# [EXERCISE BRIEF]
Leaving out every picture, copy the lines of the data exactly, from the first through the line containing "applications in PHP.".

# [Records drawn from a dataset]
*** Block opens ***

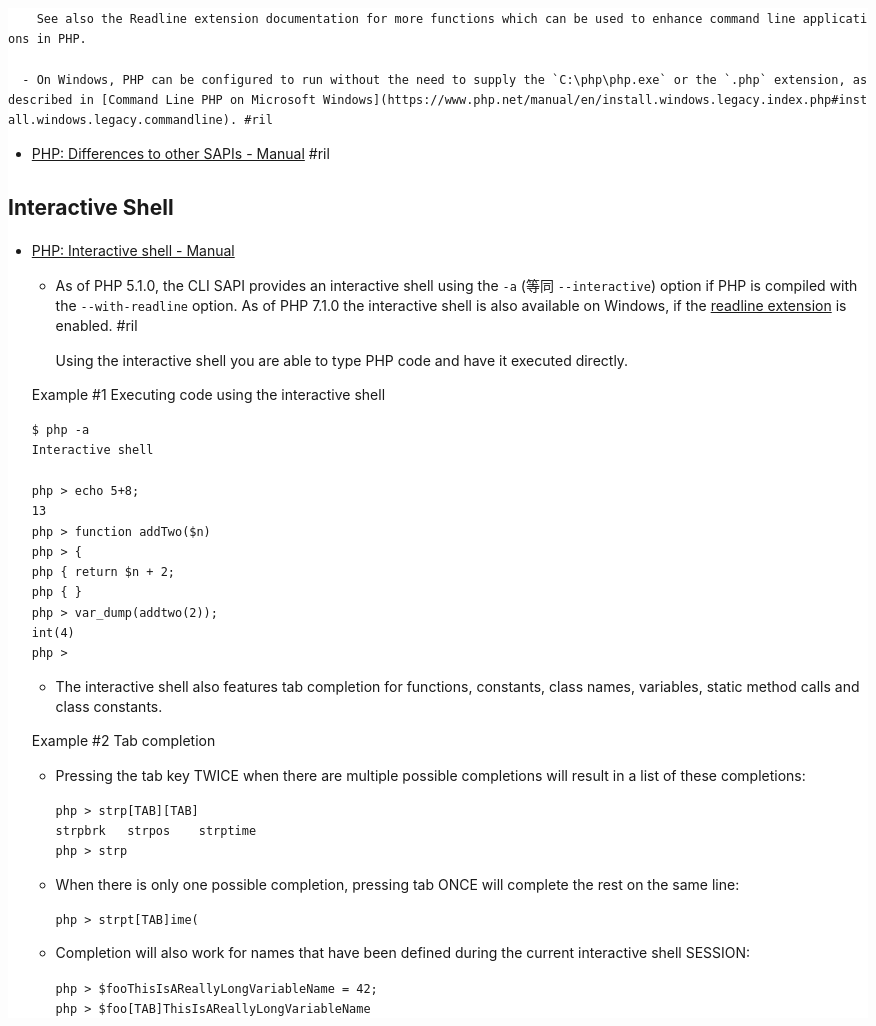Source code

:         See also the Readline extension documentation for more functions which can be used to enhance command line applications in PHP.

      - On Windows, PHP can be configured to run without the need to supply the `C:\php\php.exe` or the `.php` extension, as described in [Command Line PHP on Microsoft Windows](https://www.php.net/manual/en/install.windows.legacy.index.php#install.windows.legacy.commandline). #ril

  - [PHP: Differences to other SAPIs \- Manual](https://www.php.net/manual/en/features.commandline.differences.php) #ril

## Interactive Shell

  - [PHP: Interactive shell \- Manual](https://www.php.net/manual/en/features.commandline.interactive.php)

      - As of PHP 5.1.0, the CLI SAPI provides an interactive shell using the `-a` (等同 `--interactive`) option if PHP is compiled with the `--with-readline` option. As of PHP 7.1.0 the interactive shell is also available on Windows, if the [readline extension](https://www.php.net/manual/en/book.readline.php) is enabled. #ril

        Using the interactive shell you are able to type PHP code and have it executed directly.

    Example #1 Executing code using the interactive shell

        $ php -a
        Interactive shell

        php > echo 5+8;
        13
        php > function addTwo($n)
        php > {
        php { return $n + 2;
        php { }
        php > var_dump(addtwo(2));
        int(4)
        php >

      - The interactive shell also features tab completion for functions, constants, class names, variables, static method calls and class constants.

    Example #2 Tab completion

      - Pressing the tab key TWICE when there are multiple possible completions will result in a list of these completions:

            php > strp[TAB][TAB]
            strpbrk   strpos    strptime
            php > strp

      - When there is only one possible completion, pressing tab ONCE will complete the rest on the same line:

            php > strpt[TAB]ime(

      - Completion will also work for names that have been defined during the current interactive shell SESSION:

            php > $fooThisIsAReallyLongVariableName = 42;
            php > $foo[TAB]ThisIsAReallyLongVariableName
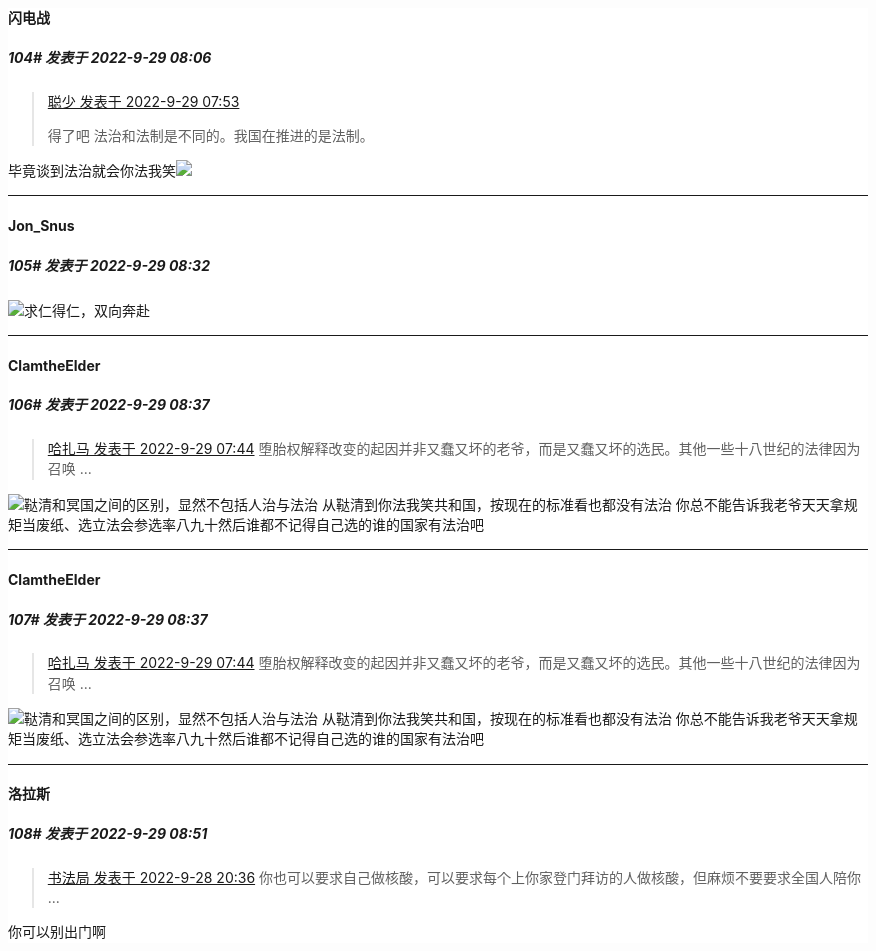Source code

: ####  闪电战  
##### 104#       发表于 2022-9-29 08:06

<blockquote><a href="httphttps://bbs.saraba1st.com/2b/forum.php?mod=redirect&amp;goto=findpost&amp;pid=57691837&amp;ptid=2097159" target="_blank">聪少 发表于 2022-9-29 07:53</a>

得了吧 法治和法制是不同的。我国在推进的是法制。</blockquote>
毕竟谈到法治就会你法我笑<img src="https://static.saraba1st.com/image/smiley/face2017/065.png" referrerpolicy="no-referrer">



*****

####  Jon_Snus  
##### 105#       发表于 2022-9-29 08:32

<img src="https://static.saraba1st.com/image/smiley/face2017/037.png" referrerpolicy="no-referrer">求仁得仁，双向奔赴

*****

####  ClamtheElder  
##### 106#       发表于 2022-9-29 08:37

<blockquote><a href="httphttps://bbs.saraba1st.com/2b/forum.php?mod=redirect&amp;goto=findpost&amp;pid=57691802&amp;ptid=2097159" target="_blank">哈扎马 发表于 2022-9-29 07:44</a>
堕胎权解释改变的起因并非又蠢又坏的老爷，而是又蠢又坏的选民。其他一些十八世纪的法律因为召唤 ...</blockquote>
<img src="https://static.saraba1st.com/image/smiley/face2017/037.png" referrerpolicy="no-referrer">鞑清和冥国之间的区别，显然不包括人治与法治
从鞑清到你法我笑共和国，按现在的标准看也都没有法治
你总不能告诉我老爷天天拿规矩当废纸、选立法会参选率八九十然后谁都不记得自己选的谁的国家有法治吧

*****

####  ClamtheElder  
##### 107#       发表于 2022-9-29 08:37

<blockquote><a href="httphttps://bbs.saraba1st.com/2b/forum.php?mod=redirect&amp;goto=findpost&amp;pid=57691802&amp;ptid=2097159" target="_blank">哈扎马 发表于 2022-9-29 07:44</a>
堕胎权解释改变的起因并非又蠢又坏的老爷，而是又蠢又坏的选民。其他一些十八世纪的法律因为召唤 ...</blockquote>
<img src="https://static.saraba1st.com/image/smiley/face2017/037.png" referrerpolicy="no-referrer">鞑清和冥国之间的区别，显然不包括人治与法治
从鞑清到你法我笑共和国，按现在的标准看也都没有法治
你总不能告诉我老爷天天拿规矩当废纸、选立法会参选率八九十然后谁都不记得自己选的谁的国家有法治吧

*****

####  洛拉斯  
##### 108#       发表于 2022-9-29 08:51

<blockquote><a href="httphttps://bbs.saraba1st.com/2b/forum.php?mod=redirect&amp;goto=findpost&amp;pid=57688121&amp;ptid=2097159" target="_blank">书法局 发表于 2022-9-28 20:36</a>
你也可以要求自己做核酸，可以要求每个上你家登门拜访的人做核酸，但麻烦不要要求全国人陪你 ...</blockquote>
你可以别出门啊
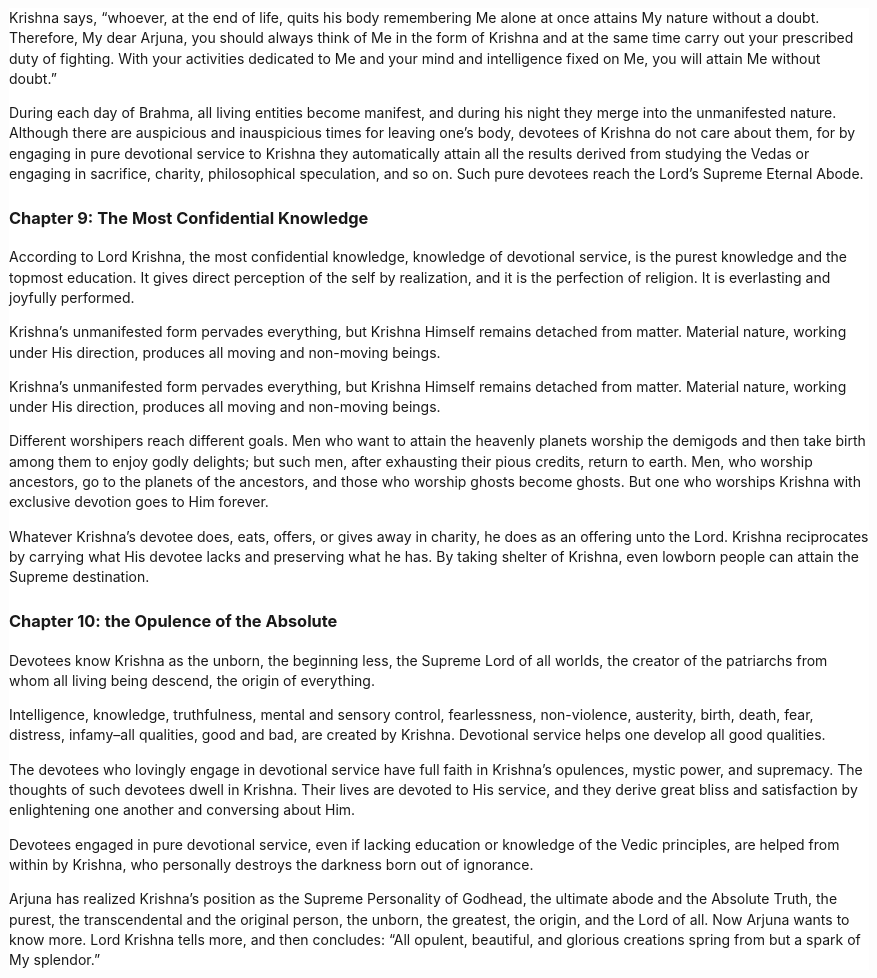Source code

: Krishna says, “whoever, at the end of life, quits his body remembering Me alone at once attains My nature without a doubt. Therefore, My dear Arjuna, you should always think of Me in the form of Krishna and at the same time carry out your prescribed duty of fighting. With your activities dedicated to Me and your mind and intelligence fixed on Me, you will attain Me without doubt.”

During each day of Brahma, all living entities become manifest, and during his night they merge into the unmanifested nature. Although there are auspicious and inauspicious times for leaving one’s body, devotees of Krishna do not care about them, for by engaging in pure devotional service to Krishna they automatically attain all the results derived from studying the Vedas or engaging in sacrifice, charity, philosophical speculation, and so on. Such pure devotees reach the Lord’s Supreme Eternal Abode.

<h3>Chapter 9: The Most Confidential Knowledge</h3>
According to Lord Krishna, the most confidential knowledge, knowledge of devotional service, is the purest knowledge and the topmost education. It gives direct perception of the self by realization, and it is the perfection of religion. It is everlasting and joyfully performed.

Krishna’s unmanifested form pervades everything, but Krishna Himself remains detached from matter. Material nature, working under His direction, produces all moving and non-moving beings.

Krishna’s unmanifested form pervades everything, but Krishna Himself remains detached from matter. Material nature, working under His direction, produces all moving and non-moving beings.

Different worshipers reach different goals. Men who want to attain the heavenly planets worship the demigods and then take birth among them to enjoy godly delights; but such men, after exhausting their pious credits, return to earth. Men, who worship ancestors, go to the planets of the ancestors, and those who worship ghosts become ghosts. But one who worships Krishna with exclusive devotion goes to Him forever.

Whatever Krishna’s devotee does, eats, offers, or gives away in charity, he does as an offering unto the Lord. Krishna reciprocates by carrying what His devotee lacks and preserving what he has. By taking shelter of Krishna, even lowborn people can attain the Supreme destination.

<h3>Chapter 10: the Opulence of the Absolute</h3>
Devotees know Krishna as the unborn, the beginning less, the Supreme Lord of all worlds, the creator of the patriarchs from whom all living being descend, the origin of everything.

Intelligence, knowledge, truthfulness, mental and sensory control, fearlessness, non-violence, austerity, birth, death, fear, distress, infamy–all qualities, good and bad, are created by Krishna. Devotional service helps one develop all good qualities.

The devotees who lovingly engage in devotional service have full faith in Krishna’s opulences, mystic power, and supremacy. The thoughts of such devotees dwell in Krishna. Their lives are devoted to His service, and they derive great bliss and satisfaction by enlightening one another and conversing about Him.

Devotees engaged in pure devotional service, even if lacking education or knowledge of the Vedic principles, are helped from within by Krishna, who personally destroys the darkness born out of ignorance.

 
Arjuna has realized Krishna’s position as the Supreme Personality of Godhead, the ultimate abode and the Absolute Truth, the purest, the transcendental and the original person, the unborn, the greatest, the origin, and the Lord of all. Now Arjuna wants to know more. Lord Krishna tells more, and then concludes: “All opulent, beautiful, and glorious creations spring from but a spark of My splendor.”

*** Block closes ***

# [RESULT OF THE TASK]
Source code

:         See also the Readline extension documentation for more functions which can be used to enhance command line applications in PHP.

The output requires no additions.